Senaryo başa sarıldı
Hastane basıp yaralıların Kürt olup olmadıklarını teyit edip, infaz etme görüntüleri tüm dünya ya ibretlik bir şekilde gösterildi ve senaryo tekrar başa sarıldı.”
Çağrımız tüm Kürdistan’a
Bu saldırılara karşısında başlattıkları dayanışma kampanyasına değinen Gürbüz, “Çağrımız tüm Kürdistan halkınadır. Bu saldırılar Amed halkınadır, Kürdistan halkınadır. Savaşlar da elbette kayıplar olur ama sivil halka verilen zarar geri dönülemez ve önü alınamaz tahribatlar yaratır. Ancak şu da bilinmeli bu barbarlık bu topraklarda mücadeleye inananlar tarafından yeniden yenilgiye uğratılacaktır” dedi.

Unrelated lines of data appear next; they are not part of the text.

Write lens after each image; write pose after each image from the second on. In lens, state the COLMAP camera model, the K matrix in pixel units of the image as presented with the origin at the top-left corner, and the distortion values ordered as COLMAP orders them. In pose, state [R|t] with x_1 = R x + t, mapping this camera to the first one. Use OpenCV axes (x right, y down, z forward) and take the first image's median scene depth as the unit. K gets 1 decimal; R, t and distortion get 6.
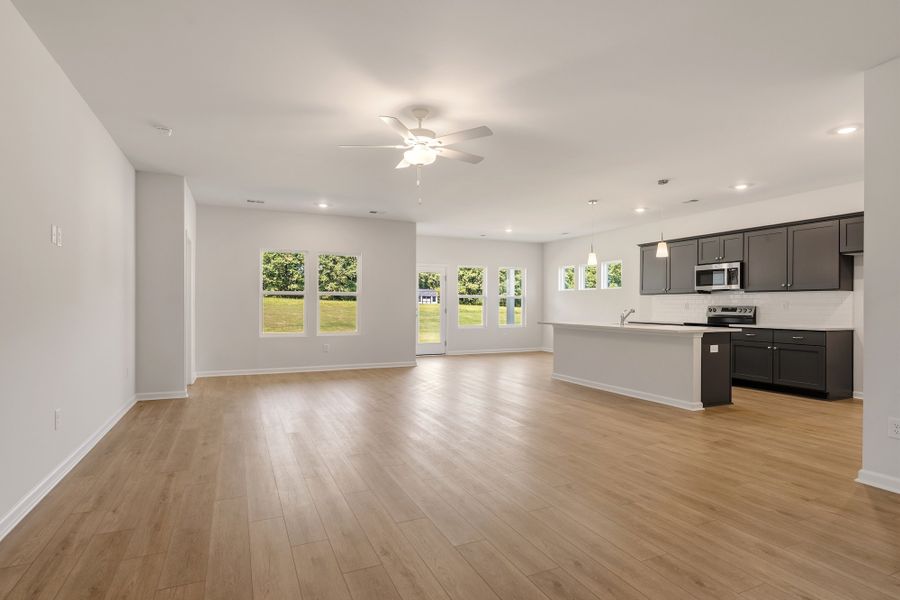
lens RADIAL K [[474.3, 0, 450.0], [0, 474.3, 300.0], [0, 0, 1]] dist [-0.002617, -0.000859]
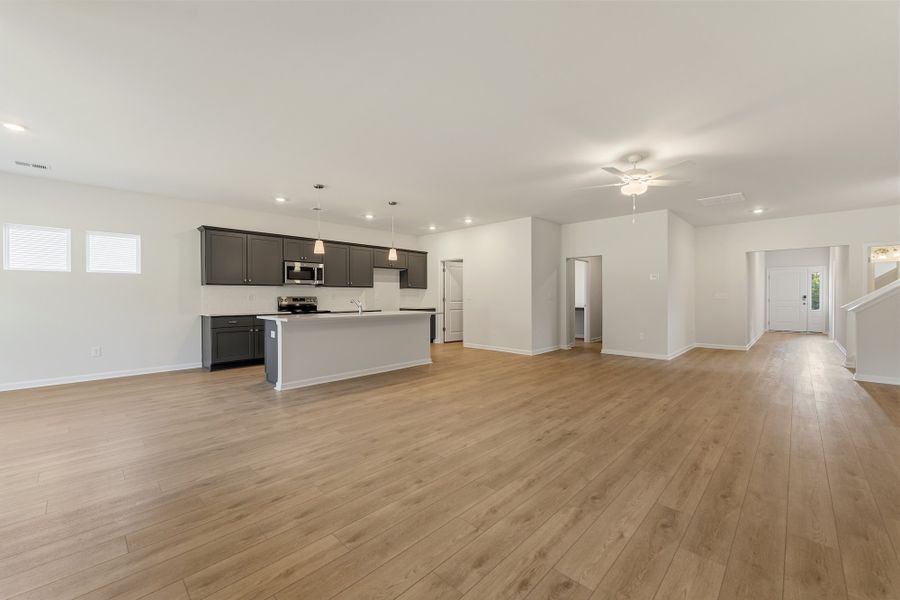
lens RADIAL K [[364.4, 0, 448.1], [0, 364.4, 294.5], [0, 0, 1]] dist [-0.001694, -0.000254]
pose [[-0.365051, -0.000405, 0.930988, -0.555126], [-0.009791, 0.999946, -0.003404, 0.007697], [-0.930936, -0.010357, -0.365035, 1.230489]]
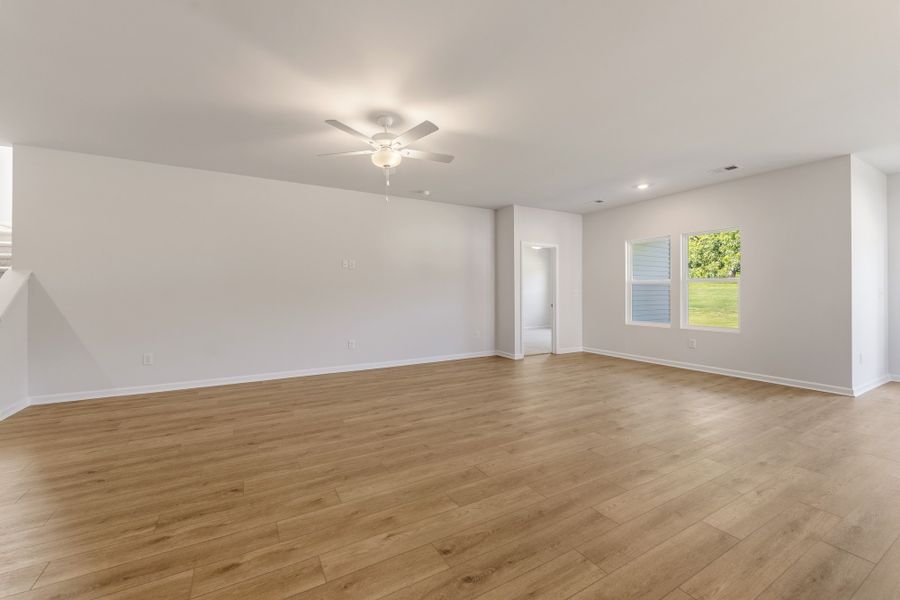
lens RADIAL K [[364.4, 0, 448.1], [0, 364.4, 294.5], [0, 0, 1]] dist [-0.001694, -0.000254]
pose [[0.086499, -0.000588, -0.996252, 0.511983], [0.011948, 0.999929, 0.000447, 0.007261], [0.996180, -0.011942, 0.086500, 0.694663]]
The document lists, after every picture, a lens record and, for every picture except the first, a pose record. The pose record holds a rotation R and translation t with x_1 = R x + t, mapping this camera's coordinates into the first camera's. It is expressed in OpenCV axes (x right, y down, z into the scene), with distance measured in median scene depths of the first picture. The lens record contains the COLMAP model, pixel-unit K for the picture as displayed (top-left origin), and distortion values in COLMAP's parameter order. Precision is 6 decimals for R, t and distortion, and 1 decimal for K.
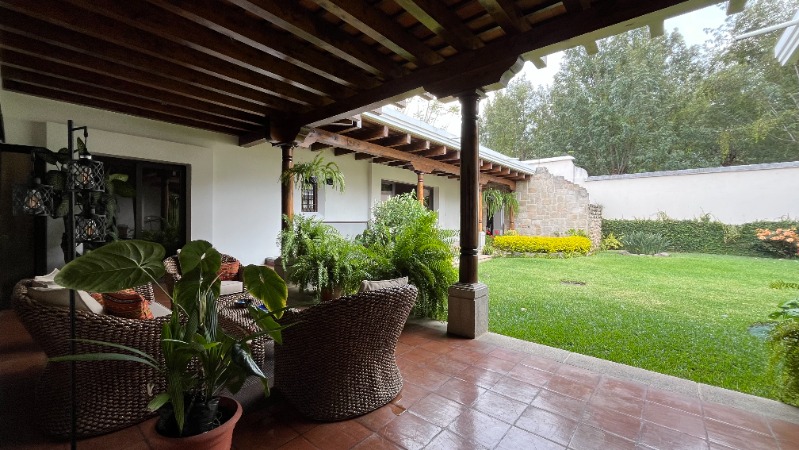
lens RADIAL K [[321.8, 0, 397.2], [0, 321.8, 224.0], [0, 0, 1]] dist [-0.002101, -0.000542]
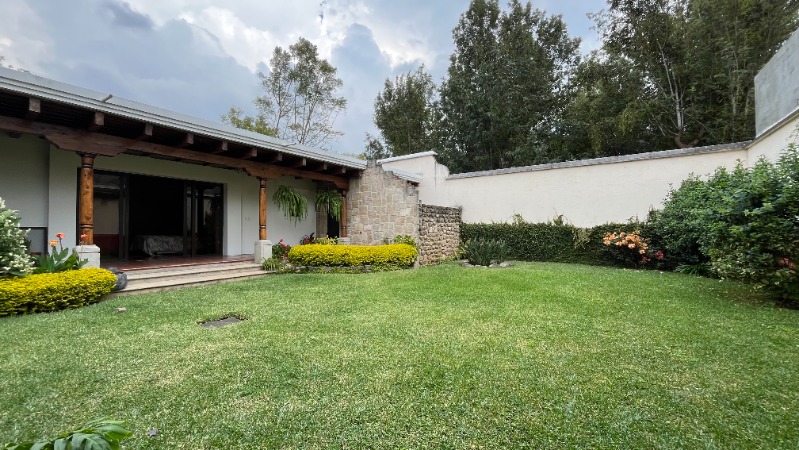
lens RADIAL K [[321.8, 0, 397.2], [0, 321.8, 224.0], [0, 0, 1]] dist [-0.002101, -0.000542]
pose [[0.996497, -0.007956, 0.083254, 0.456755], [0.009864, 0.999697, -0.022536, 0.005512], [-0.083050, 0.023278, 0.996273, 0.182581]]
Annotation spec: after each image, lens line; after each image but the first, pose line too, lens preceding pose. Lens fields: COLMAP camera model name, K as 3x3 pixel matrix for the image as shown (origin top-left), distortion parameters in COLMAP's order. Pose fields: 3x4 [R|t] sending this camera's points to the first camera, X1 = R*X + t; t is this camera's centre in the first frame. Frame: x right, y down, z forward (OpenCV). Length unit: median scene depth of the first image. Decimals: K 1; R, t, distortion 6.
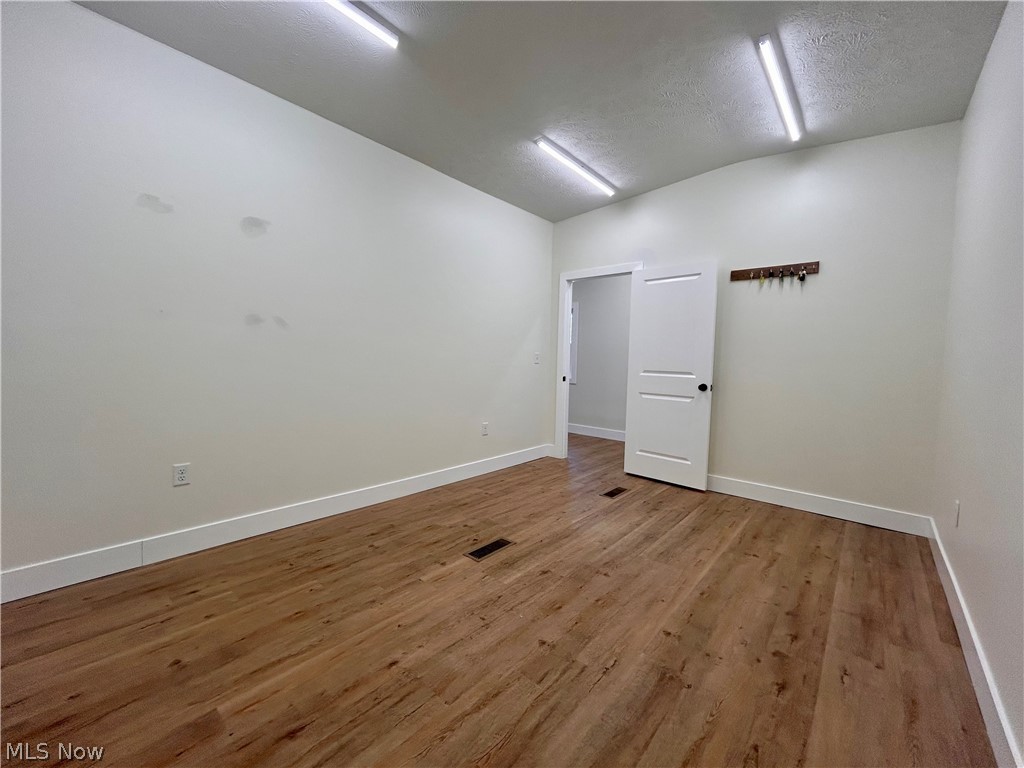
lens RADIAL K [[416.6, 0, 511.7], [0, 416.6, 384.1], [0, 0, 1]] dist [0.000397, -0.000157]
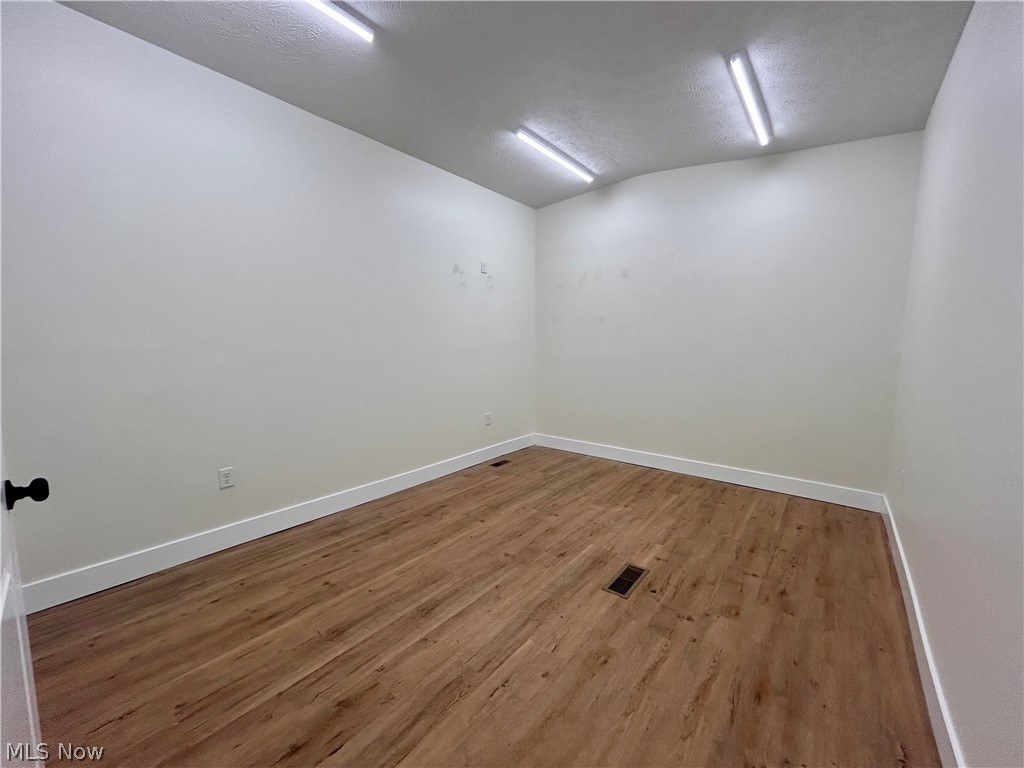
lens RADIAL K [[416.6, 0, 511.7], [0, 416.6, 384.2], [0, 0, 1]] dist [0.000397, -0.000157]
pose [[-0.998115, -0.027813, -0.054709, 0.271010], [-0.036688, 0.985004, 0.168588, -0.168193], [0.049199, 0.170277, -0.984167, 1.904420]]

Amed dayanışmayı gösterecektir
Kürt halkının özgür bir yaşam isterken sadece kendine değil bütün halklara ortak bir yaşam temelinde istediğini belirten Mehmet Şirin Gürbüz şunları dile getirdi: “Herkesin söyleminde ortak yaşam vardır, tek bir yaşam sözü kurmaz Kürtler. Savaş mağduru olan herkese Kürdistan kapılarını açmıştır bugün ve biz de bu amaçla dayanışma başlattık. Onlara destek olmak için. Kürdistan halkı bulunduğu her yerde ortak yaşam için mücadele diyorsa Amed halkı da üstüne düşeni yapmalı ve kendine yapılmış saldırıyı dayanışma ile bertaraf etmeli.”
Seferberlik başlatmak istedik
Çağrının şimdilik Amed ile sınırlı tutulduğunu, ihtiyaç halinde tüm Kürdistan ve Türkiye’de yapılabileceğini belirten Gürbüz, “Biz öncelikle bu seferberliği Amed’den başlatmak istedik. Amaç bir battaniyeden çok öte amaç kendine yapılan bir saldırıya karşı bir dayanışma büyütmek ve orda mücadele eden halkların inancını en üst seviye çıkarmak, onlarla ortaklaşmak” ifadelerini kullandı.
Amed’de bütün kurumlara gidilebilir
“Rojava’ya yapılan saldırı Amed’e yapılmıştır. Amed halkı da bu çağrıya bu düzeyde cevap verecektir” diyen Mehmet Şirin Gürbüz dayanışma için ise Amed’in 17 ilçesinde DBP, DEM Parti ve diğer kurum yerlerine başvurulabileceğini belirtti. Mehmet Şirin Gürbüz, sonrasında ise toplanan malzemenin Kuzey ve Doğu Suriye halklarına ulaştırılması için çalışacaklarını belirtti.